To be done: Can you reproduce, word for word, the lines of the material that start with the line containing "Document page, 1500x1125 pixels." and go on through the line containing "list 2 Lectures", including both of those lines?

Data entries

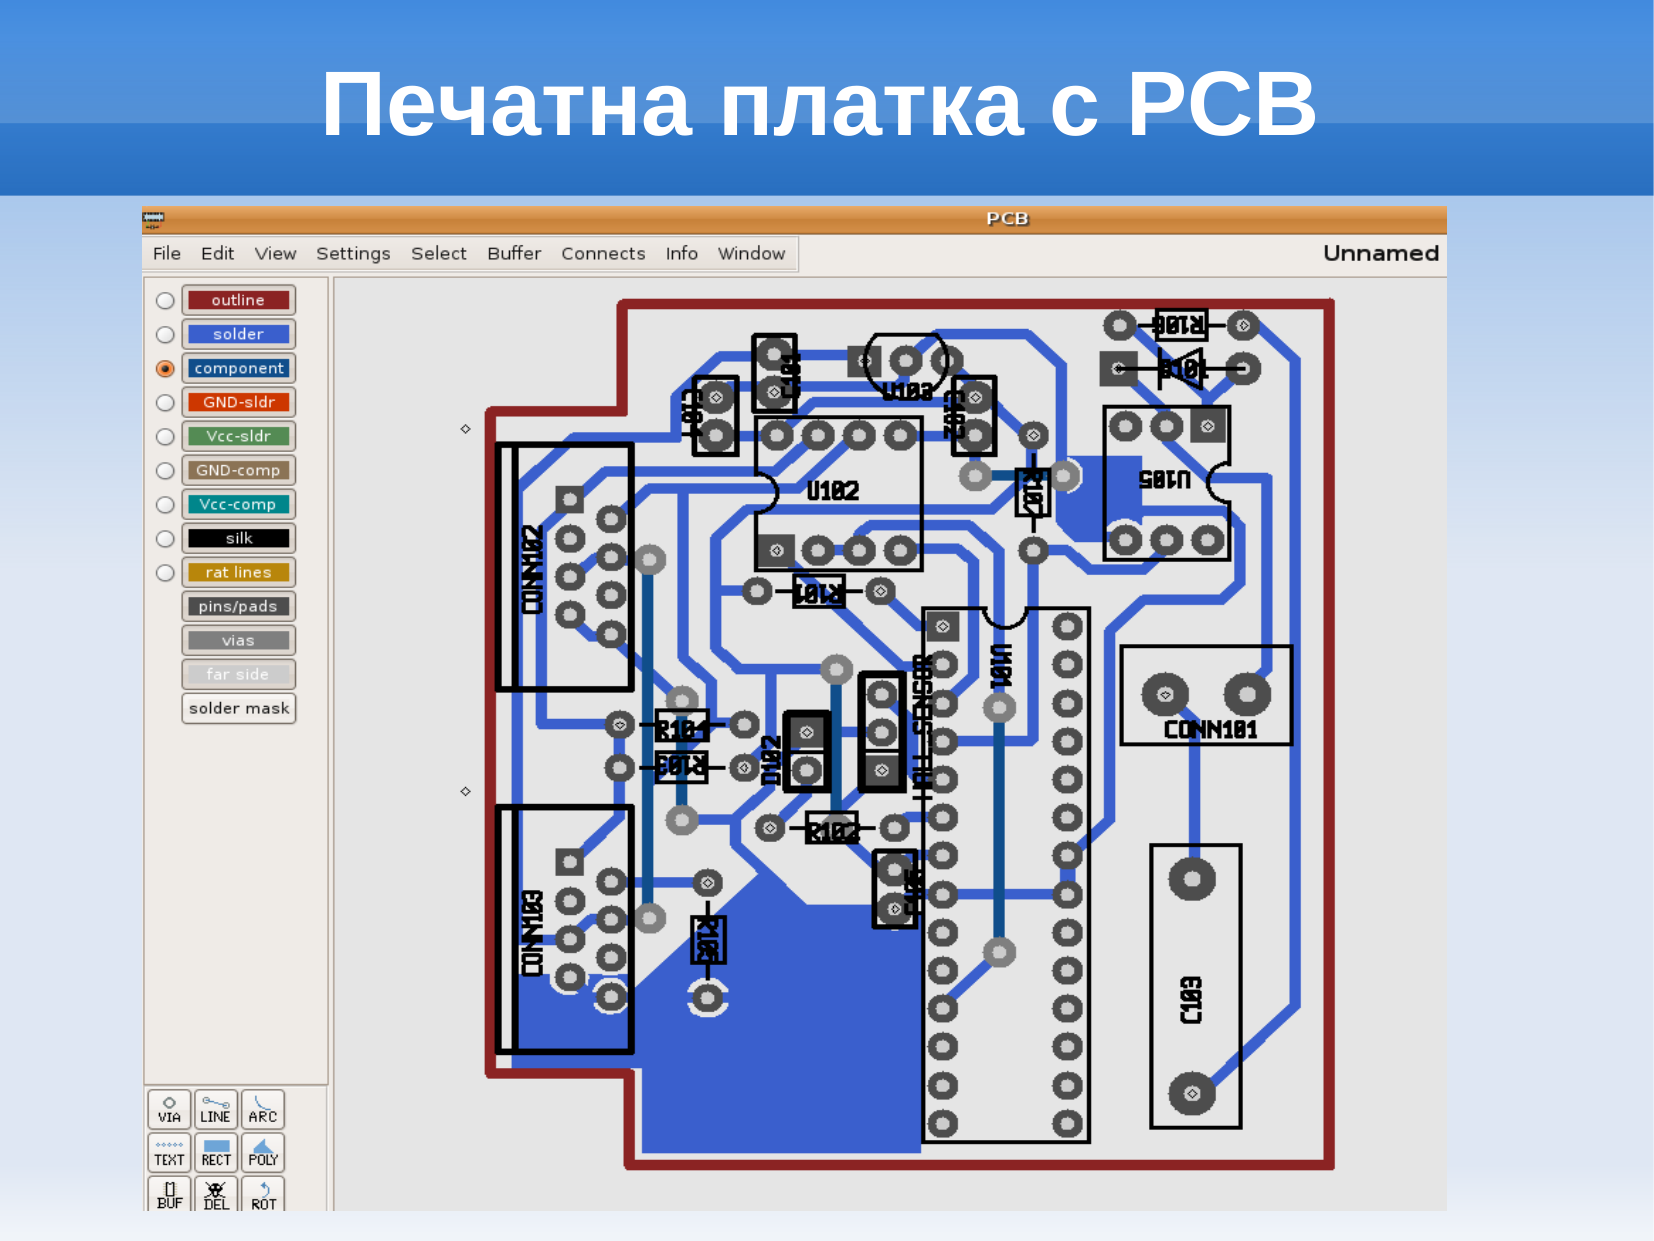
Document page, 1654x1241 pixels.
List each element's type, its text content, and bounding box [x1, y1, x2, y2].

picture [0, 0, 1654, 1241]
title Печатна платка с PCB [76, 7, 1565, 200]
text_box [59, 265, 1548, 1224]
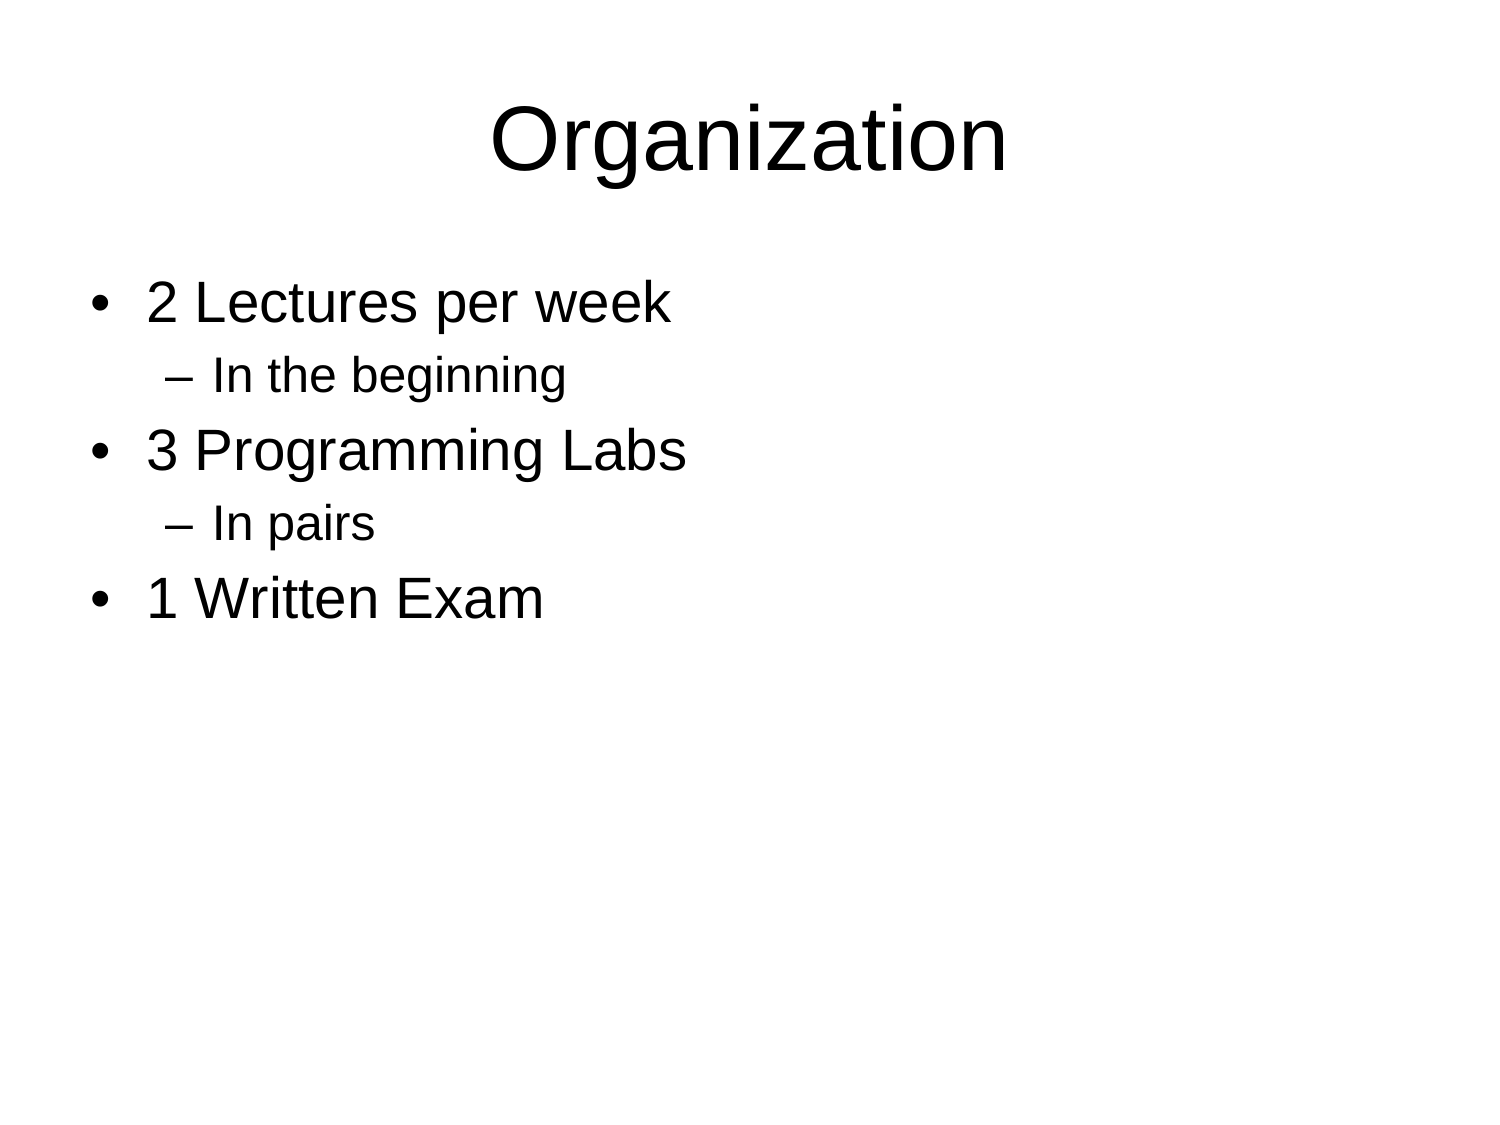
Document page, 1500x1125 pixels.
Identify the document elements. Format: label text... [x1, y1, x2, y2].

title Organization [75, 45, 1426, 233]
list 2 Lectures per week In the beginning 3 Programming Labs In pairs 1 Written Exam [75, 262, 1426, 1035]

---

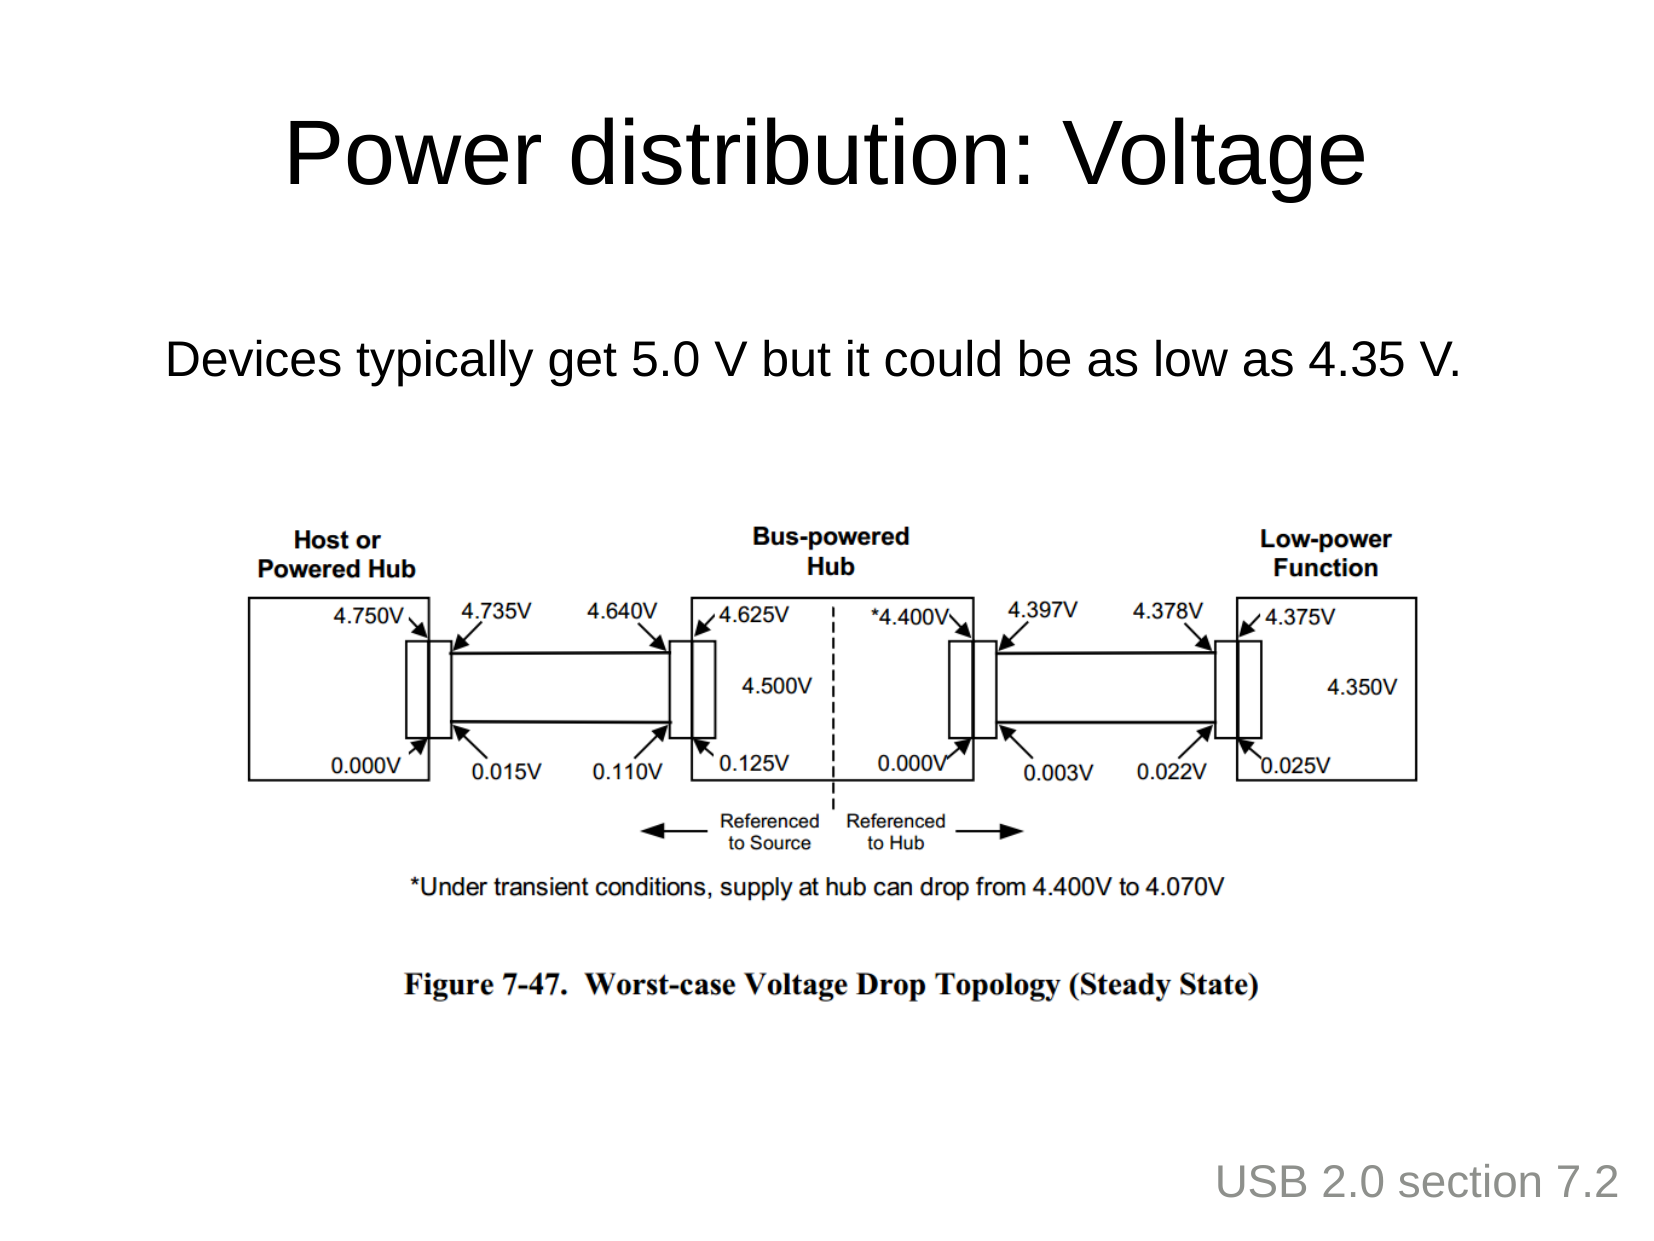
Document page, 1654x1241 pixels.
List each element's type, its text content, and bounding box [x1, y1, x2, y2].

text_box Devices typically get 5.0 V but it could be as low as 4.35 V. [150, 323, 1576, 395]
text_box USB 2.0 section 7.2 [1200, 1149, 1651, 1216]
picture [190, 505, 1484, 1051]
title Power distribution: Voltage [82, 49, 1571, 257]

...

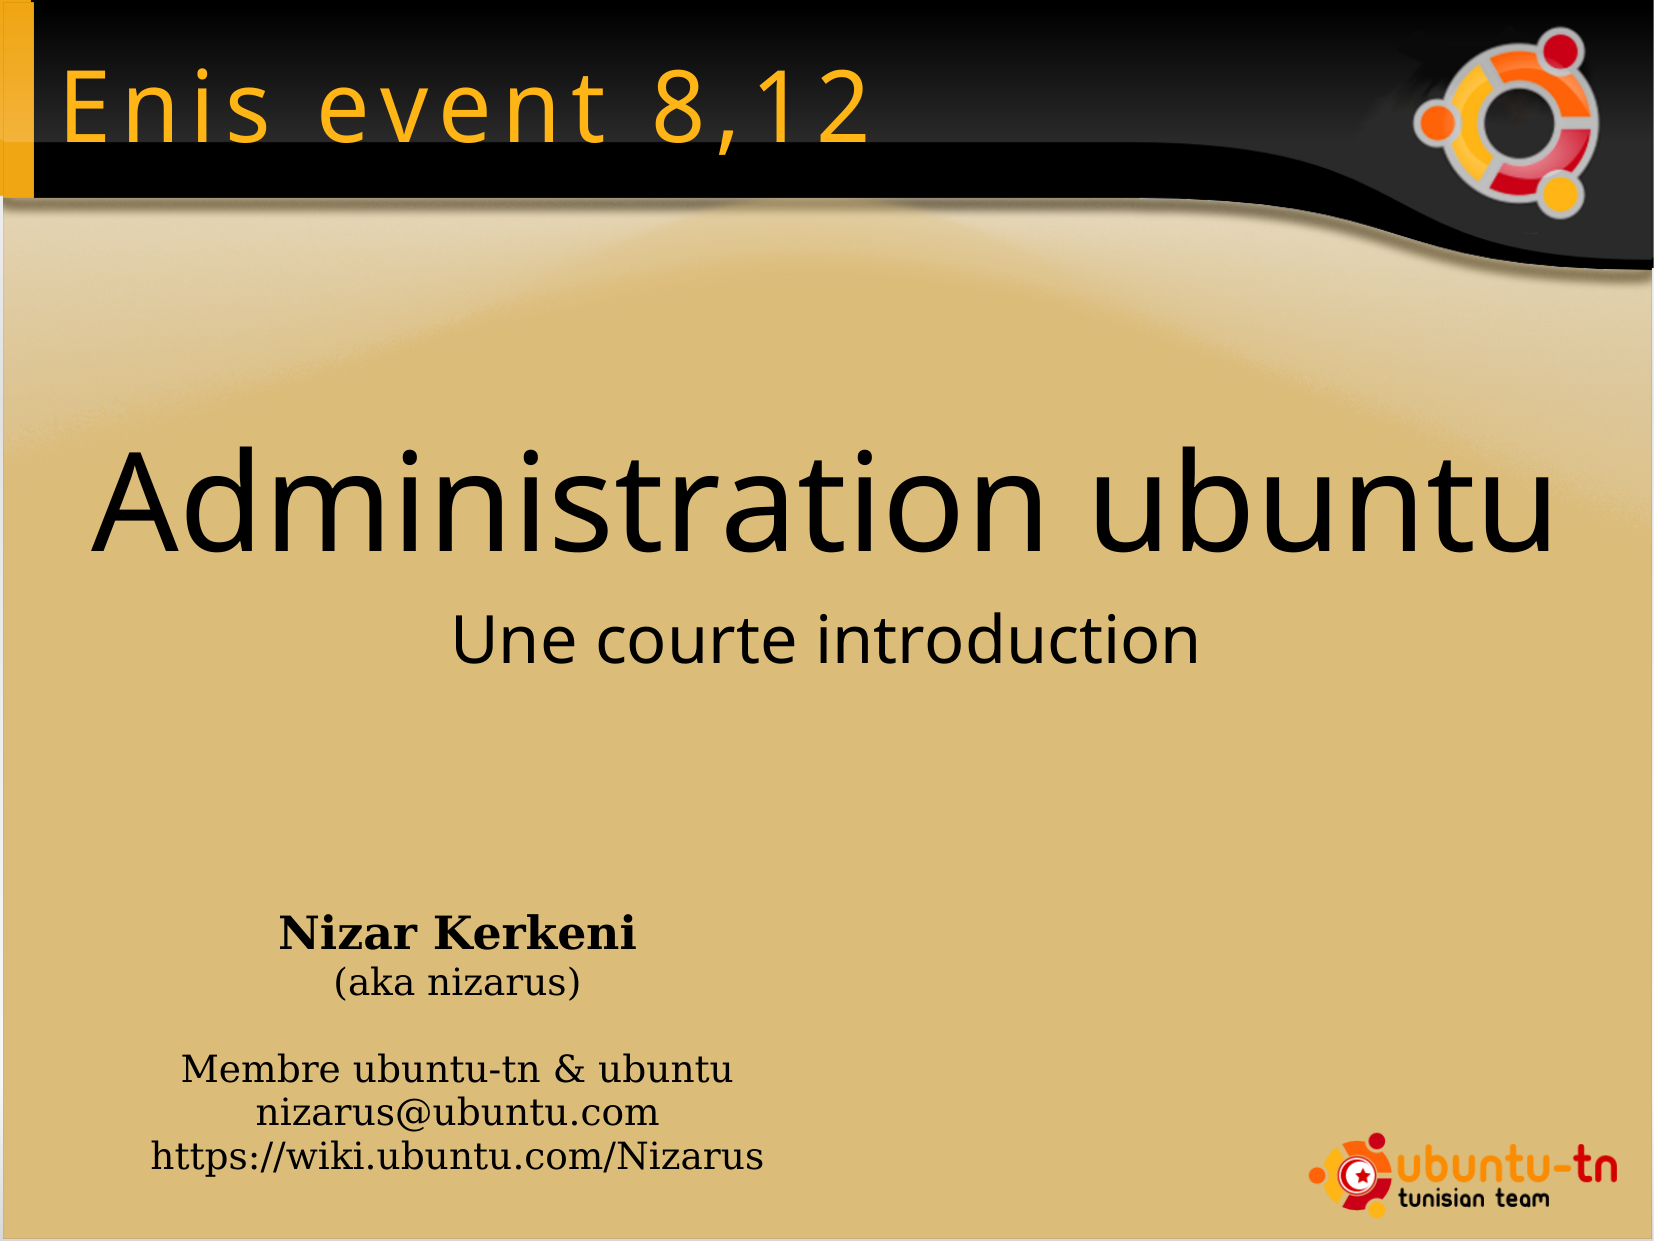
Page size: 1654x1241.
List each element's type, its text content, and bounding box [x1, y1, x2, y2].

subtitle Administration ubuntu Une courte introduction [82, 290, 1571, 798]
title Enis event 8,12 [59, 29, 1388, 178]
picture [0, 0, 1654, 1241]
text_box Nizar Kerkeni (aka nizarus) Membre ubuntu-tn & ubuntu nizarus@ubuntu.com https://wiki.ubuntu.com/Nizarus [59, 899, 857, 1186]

Exercise result:
Document page, 1500x1125 pixels.
Identify the document elements. Format: label text... [x1, y1, x2, y2].

title Organization [75, 45, 1426, 233]
list 2 Lectures per week In the beginning 3 Programming Labs In pairs 1 Written Exam [75, 262, 1426, 1035]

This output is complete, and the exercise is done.